TASK DETAILS ::
Going through the material below, output exactly the lines from the one containing "left wrist: (850, 270, -15)" through the one containing "left ankle: (261, 359, 21)", and no pictures.

DATA LISTING ::
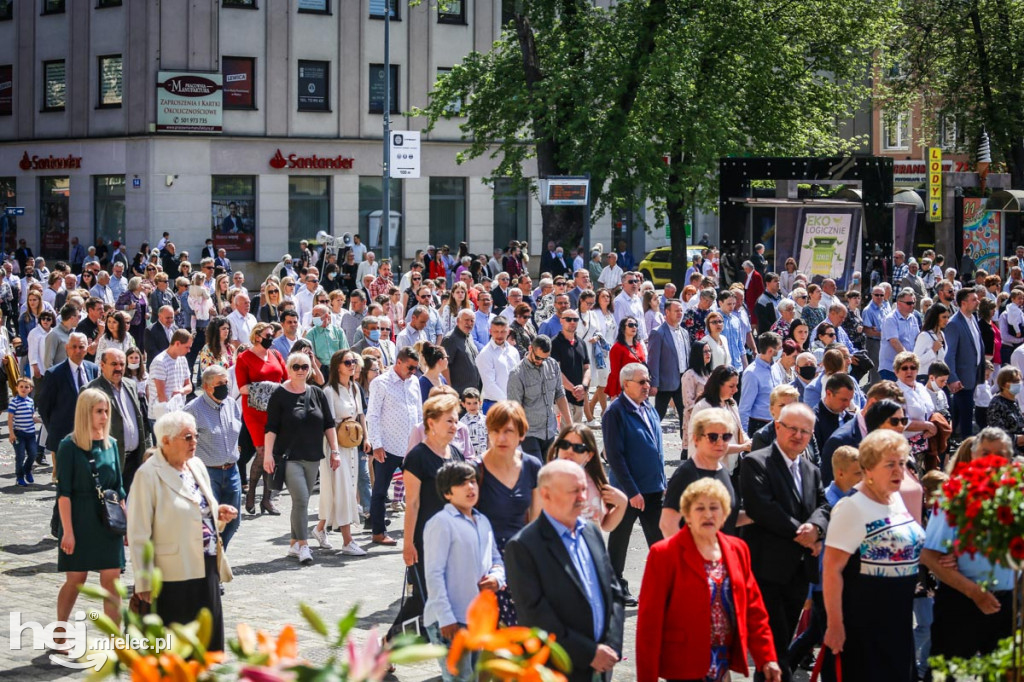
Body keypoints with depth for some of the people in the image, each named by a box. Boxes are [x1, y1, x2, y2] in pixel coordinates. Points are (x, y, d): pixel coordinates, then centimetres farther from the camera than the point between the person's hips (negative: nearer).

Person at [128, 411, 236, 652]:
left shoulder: (196, 466, 11)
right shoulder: (149, 475, -11)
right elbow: (138, 535, -12)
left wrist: (219, 515, 2)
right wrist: (144, 582, -14)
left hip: (207, 569, 7)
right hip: (173, 576, -7)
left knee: (209, 642, 12)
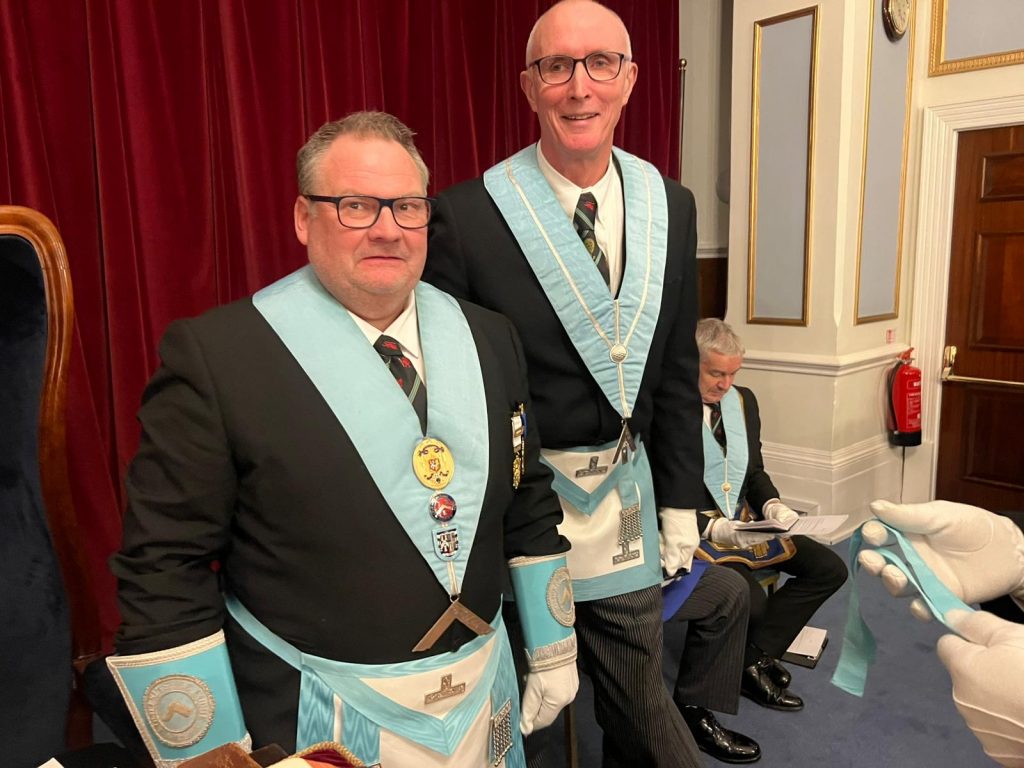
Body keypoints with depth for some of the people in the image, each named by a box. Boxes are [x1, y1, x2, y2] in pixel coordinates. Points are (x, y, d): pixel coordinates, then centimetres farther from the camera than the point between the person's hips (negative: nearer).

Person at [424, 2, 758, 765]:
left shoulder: (670, 205, 0)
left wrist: (680, 504, 7)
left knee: (640, 702, 22)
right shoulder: (467, 216, -15)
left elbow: (677, 372, 6)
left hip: (627, 500, 4)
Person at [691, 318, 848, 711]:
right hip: (695, 529, -8)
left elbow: (754, 471, 15)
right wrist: (717, 528, -25)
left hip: (745, 521, 8)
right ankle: (754, 663, 8)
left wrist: (772, 506, -5)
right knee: (749, 602, -28)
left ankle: (754, 657, 1)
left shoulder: (743, 399, 6)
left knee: (830, 569, -1)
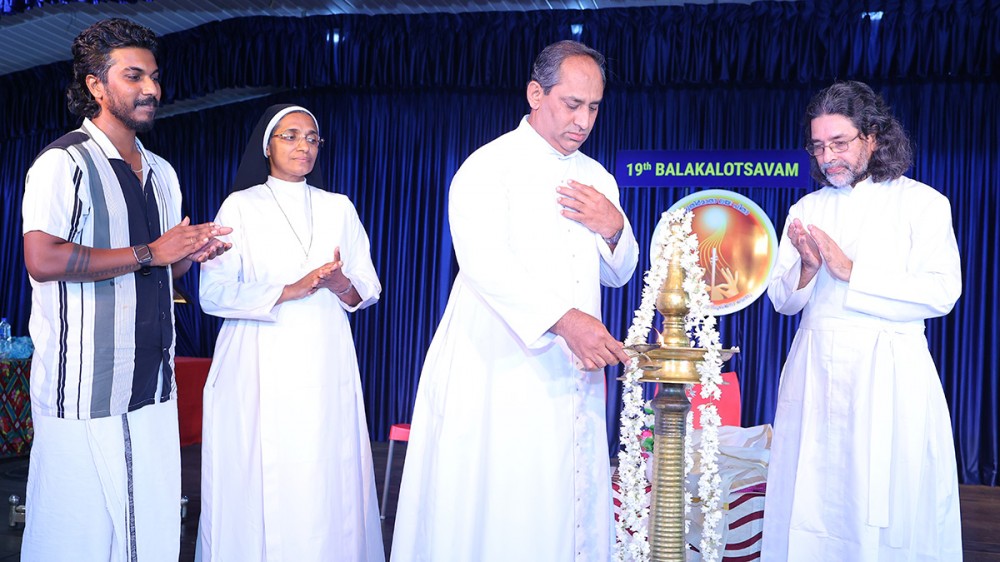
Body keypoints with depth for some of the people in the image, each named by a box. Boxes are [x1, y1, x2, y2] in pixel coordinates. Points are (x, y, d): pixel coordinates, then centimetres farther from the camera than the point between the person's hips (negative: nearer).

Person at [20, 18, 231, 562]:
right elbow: (42, 259, -19)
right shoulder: (64, 161, -6)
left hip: (153, 383, 7)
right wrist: (149, 253, -14)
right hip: (84, 388, -7)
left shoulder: (162, 173, 19)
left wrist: (189, 254, 5)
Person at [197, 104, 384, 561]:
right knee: (258, 484, -3)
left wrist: (342, 286, -12)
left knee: (327, 483, -2)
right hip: (258, 368, -2)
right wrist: (290, 290, -15)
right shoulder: (240, 206, 6)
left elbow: (369, 290, 11)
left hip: (325, 366, 2)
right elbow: (214, 293, -5)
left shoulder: (339, 208, 14)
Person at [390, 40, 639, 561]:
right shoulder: (488, 167, -5)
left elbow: (618, 274, 21)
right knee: (494, 518, -1)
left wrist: (614, 228, -1)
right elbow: (486, 264, -21)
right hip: (501, 375, -5)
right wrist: (563, 319, -33)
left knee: (569, 512, 7)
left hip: (574, 379, 6)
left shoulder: (597, 179, 14)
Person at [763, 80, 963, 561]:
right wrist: (807, 269, -11)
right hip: (813, 371, 4)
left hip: (888, 375, -3)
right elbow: (782, 300, 10)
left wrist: (850, 270, -15)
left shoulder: (921, 202, 1)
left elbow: (941, 291, -11)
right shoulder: (806, 210, 12)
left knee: (887, 511, 0)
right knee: (810, 509, 6)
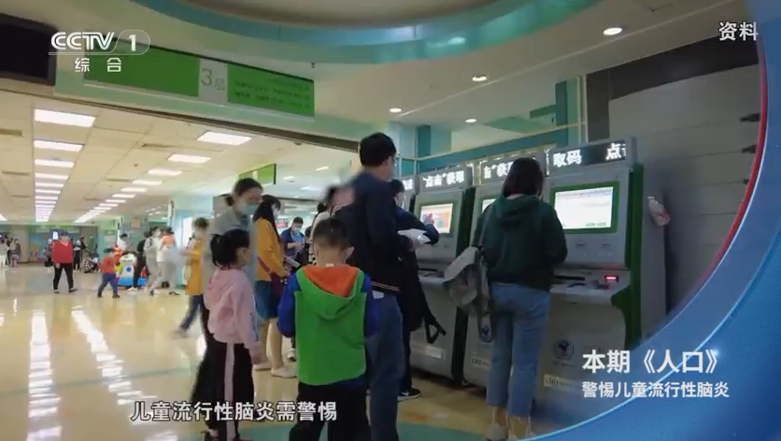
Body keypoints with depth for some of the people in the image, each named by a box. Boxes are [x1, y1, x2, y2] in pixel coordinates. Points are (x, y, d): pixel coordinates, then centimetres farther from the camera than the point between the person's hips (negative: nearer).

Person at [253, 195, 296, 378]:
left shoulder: (259, 224, 17)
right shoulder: (264, 224, -13)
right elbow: (266, 253, -20)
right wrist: (282, 272, -12)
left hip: (261, 277, 10)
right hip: (267, 277, -10)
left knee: (265, 320, 15)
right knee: (277, 319, -9)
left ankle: (261, 359, 21)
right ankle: (278, 365, -7)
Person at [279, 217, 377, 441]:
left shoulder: (298, 280, -12)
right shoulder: (361, 280, -11)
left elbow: (285, 328, -6)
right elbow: (371, 328, -3)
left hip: (312, 374, 0)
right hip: (352, 374, 0)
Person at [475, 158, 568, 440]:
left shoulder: (490, 211, 3)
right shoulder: (543, 211, -10)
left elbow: (477, 250, 6)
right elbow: (558, 254, -10)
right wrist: (535, 258, 10)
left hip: (496, 289, 5)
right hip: (529, 293, -5)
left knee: (499, 356, 14)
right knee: (525, 362, 3)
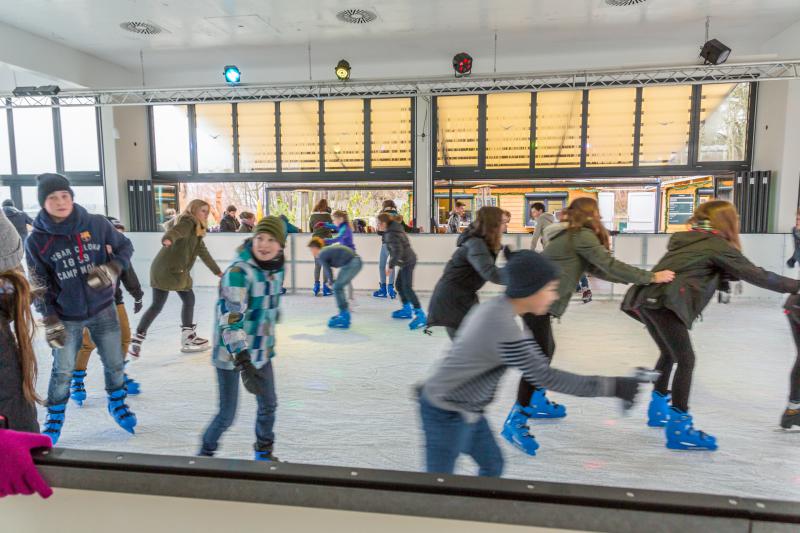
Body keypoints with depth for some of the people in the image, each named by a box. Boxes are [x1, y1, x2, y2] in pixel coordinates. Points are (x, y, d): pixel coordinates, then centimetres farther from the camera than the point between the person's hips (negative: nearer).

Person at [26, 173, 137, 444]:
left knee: (115, 363, 13)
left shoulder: (97, 224, -11)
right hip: (66, 317, -1)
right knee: (62, 371, 10)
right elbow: (39, 285, -4)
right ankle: (55, 417, 35)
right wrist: (50, 321, -8)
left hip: (103, 310, 1)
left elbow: (125, 246, 3)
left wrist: (112, 269, -15)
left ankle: (117, 404, 40)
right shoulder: (37, 240, -10)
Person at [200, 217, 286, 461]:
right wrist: (243, 361, -37)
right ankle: (205, 453, 31)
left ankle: (264, 452, 40)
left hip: (261, 351, 7)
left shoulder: (277, 269, -1)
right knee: (227, 415, 1)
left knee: (268, 405, 16)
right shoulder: (238, 271, -24)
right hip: (231, 354, -7)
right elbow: (230, 318, -30)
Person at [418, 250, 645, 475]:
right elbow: (543, 377, -27)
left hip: (466, 409, 9)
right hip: (447, 414, -9)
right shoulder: (502, 324, -30)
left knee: (493, 465, 22)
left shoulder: (498, 308, 0)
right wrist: (612, 386, -23)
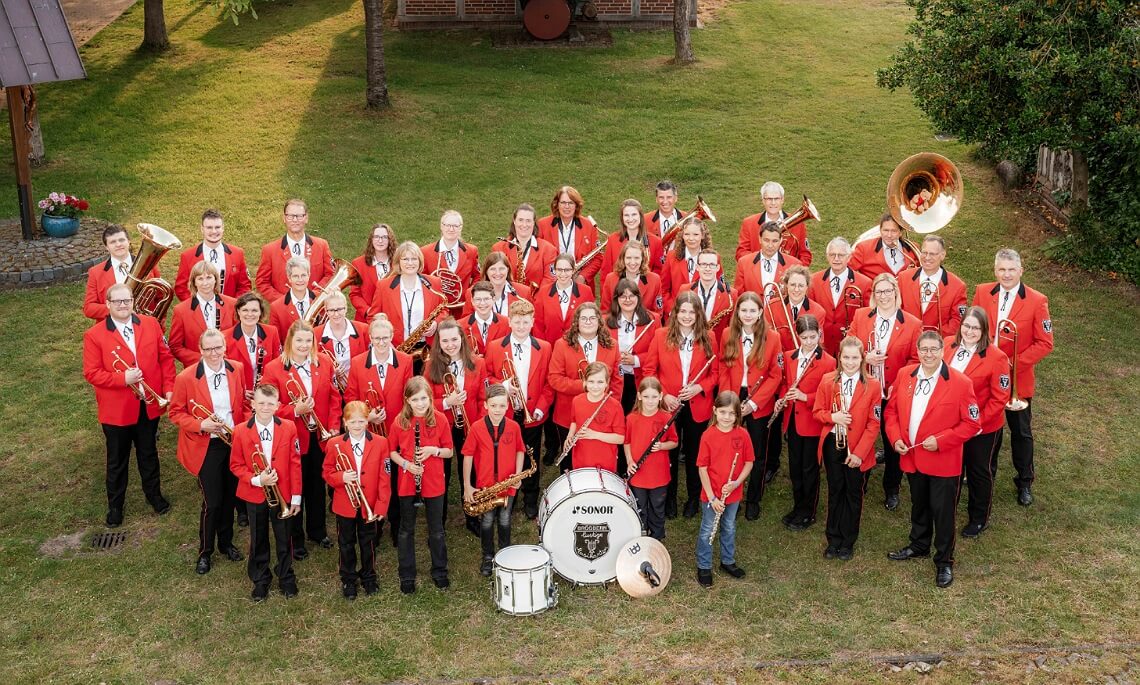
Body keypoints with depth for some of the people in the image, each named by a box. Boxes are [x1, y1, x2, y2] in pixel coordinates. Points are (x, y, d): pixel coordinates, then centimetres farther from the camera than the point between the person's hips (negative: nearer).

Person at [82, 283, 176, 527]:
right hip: (116, 410, -2)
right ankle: (115, 505, 28)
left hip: (150, 405, 3)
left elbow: (166, 358, 2)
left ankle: (154, 494, 38)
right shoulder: (94, 335, -11)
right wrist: (123, 378, -24)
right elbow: (91, 373, -12)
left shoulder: (151, 325, -2)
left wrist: (169, 389, -6)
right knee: (117, 461, 13)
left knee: (148, 453, 20)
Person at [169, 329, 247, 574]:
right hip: (206, 447, -4)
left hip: (234, 442, 4)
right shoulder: (186, 378, -14)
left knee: (229, 496, 16)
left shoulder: (237, 369, -3)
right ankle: (205, 551, 20)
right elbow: (176, 412, -6)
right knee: (212, 502, 0)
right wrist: (200, 425, -21)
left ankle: (226, 543, 36)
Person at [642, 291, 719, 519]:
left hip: (698, 407, 1)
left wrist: (700, 387, -15)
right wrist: (663, 395, -13)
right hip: (668, 406, 0)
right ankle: (669, 498, 30)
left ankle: (693, 498, 31)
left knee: (694, 454, 13)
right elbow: (649, 369, -3)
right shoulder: (661, 336, -6)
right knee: (669, 453, 12)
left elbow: (714, 372, 3)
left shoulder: (708, 338, -3)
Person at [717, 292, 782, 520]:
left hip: (759, 405, -1)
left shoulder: (772, 338, -8)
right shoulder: (728, 335, -1)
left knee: (758, 454, 10)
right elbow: (723, 369, 3)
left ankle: (753, 500, 26)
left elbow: (776, 375, -7)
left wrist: (753, 402, -14)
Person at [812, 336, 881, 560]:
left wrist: (859, 452, -14)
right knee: (835, 490, 13)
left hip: (857, 448, -2)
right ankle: (834, 539, 26)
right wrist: (832, 417, -20)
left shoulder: (872, 386, -9)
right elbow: (817, 411, 2)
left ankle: (848, 541, 24)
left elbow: (873, 424, -8)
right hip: (832, 444, 2)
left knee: (853, 493, 10)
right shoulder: (827, 381, -3)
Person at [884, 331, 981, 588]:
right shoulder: (904, 375, -2)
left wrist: (941, 440, -20)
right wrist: (895, 438, -7)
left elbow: (972, 423, -12)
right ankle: (919, 545, 43)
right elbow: (891, 410, 7)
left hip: (943, 462, -4)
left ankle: (944, 561, 22)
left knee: (942, 511, 6)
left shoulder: (960, 383, -15)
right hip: (912, 458, 4)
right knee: (918, 505, 23)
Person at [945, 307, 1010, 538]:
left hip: (982, 428, -4)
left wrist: (979, 421, -20)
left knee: (978, 471, 15)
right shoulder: (947, 345, -7)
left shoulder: (996, 358, -21)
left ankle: (979, 519, 35)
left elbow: (1000, 398, -16)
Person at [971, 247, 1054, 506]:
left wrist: (1014, 363, -18)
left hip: (1018, 379, -2)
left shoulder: (1036, 301, -12)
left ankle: (1024, 482, 28)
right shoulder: (982, 292, -3)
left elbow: (1044, 343, -10)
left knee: (1021, 432, 12)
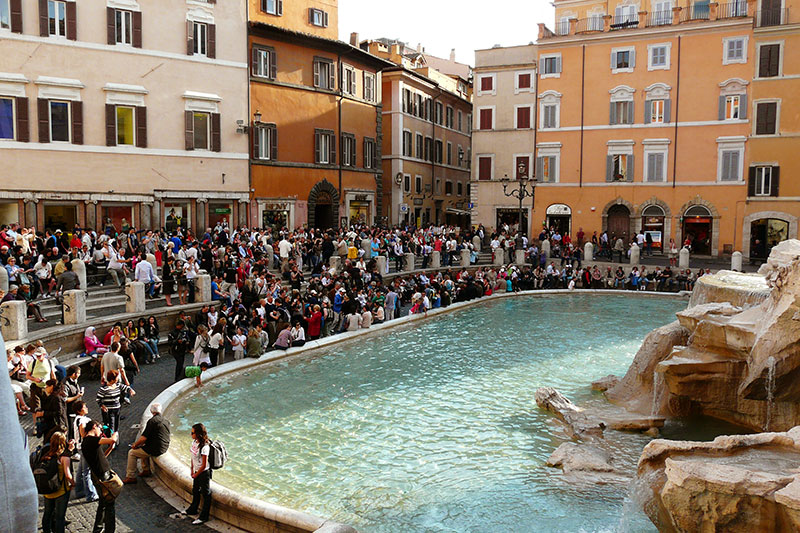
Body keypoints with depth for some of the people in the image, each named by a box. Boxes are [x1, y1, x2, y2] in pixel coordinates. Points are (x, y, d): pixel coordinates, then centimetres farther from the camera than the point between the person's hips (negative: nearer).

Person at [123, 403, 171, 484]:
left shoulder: (152, 421, -17)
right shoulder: (165, 421, 8)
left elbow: (144, 438, -18)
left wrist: (135, 445, 0)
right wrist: (139, 443, 19)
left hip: (156, 450, -8)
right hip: (164, 448, 8)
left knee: (132, 453, 7)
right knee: (143, 448, 31)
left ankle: (130, 477, 10)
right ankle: (146, 470, 33)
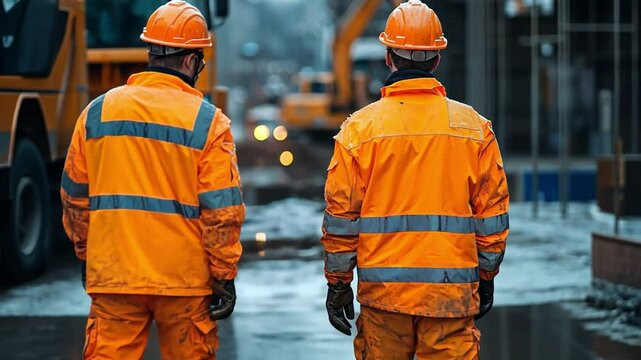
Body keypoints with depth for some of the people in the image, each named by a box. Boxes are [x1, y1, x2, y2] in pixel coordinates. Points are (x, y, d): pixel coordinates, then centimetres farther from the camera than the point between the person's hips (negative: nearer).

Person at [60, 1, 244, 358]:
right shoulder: (208, 121, -5)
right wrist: (224, 278, 0)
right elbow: (222, 210, -8)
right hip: (184, 280, -2)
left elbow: (75, 197, 11)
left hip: (112, 274, 2)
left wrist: (87, 254, 23)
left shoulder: (98, 111, 4)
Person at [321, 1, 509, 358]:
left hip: (382, 288, 0)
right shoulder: (474, 127, 2)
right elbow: (492, 213, 5)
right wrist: (487, 276, 16)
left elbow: (341, 213, 0)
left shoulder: (360, 127, -1)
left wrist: (338, 283, 8)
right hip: (452, 290, 0)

ANSWER TO THE EXERCISE ::
left wrist: (850, 270, -15)
left shoulder: (921, 202, 1)
left elbow: (941, 291, -11)
right shoulder: (806, 210, 12)
left knee: (887, 511, 0)
right knee: (810, 509, 6)
Body keypoints with depth for some of the people in the image, each named by a box. Boxes are [x1, y1, x2, y2] in pixel coordinates. Points are (x, y, d): pixel coordinates, then centimetres farther from the camera than the point between the person's hips (negative: nearer).

Person at [253, 195, 296, 378]:
left shoulder: (259, 224, 17)
right shoulder: (264, 224, -13)
right elbow: (266, 253, -20)
right wrist: (282, 272, -12)
left hip: (261, 277, 10)
right hip: (267, 277, -10)
left knee: (265, 320, 15)
right knee: (277, 319, -9)
left ankle: (261, 359, 21)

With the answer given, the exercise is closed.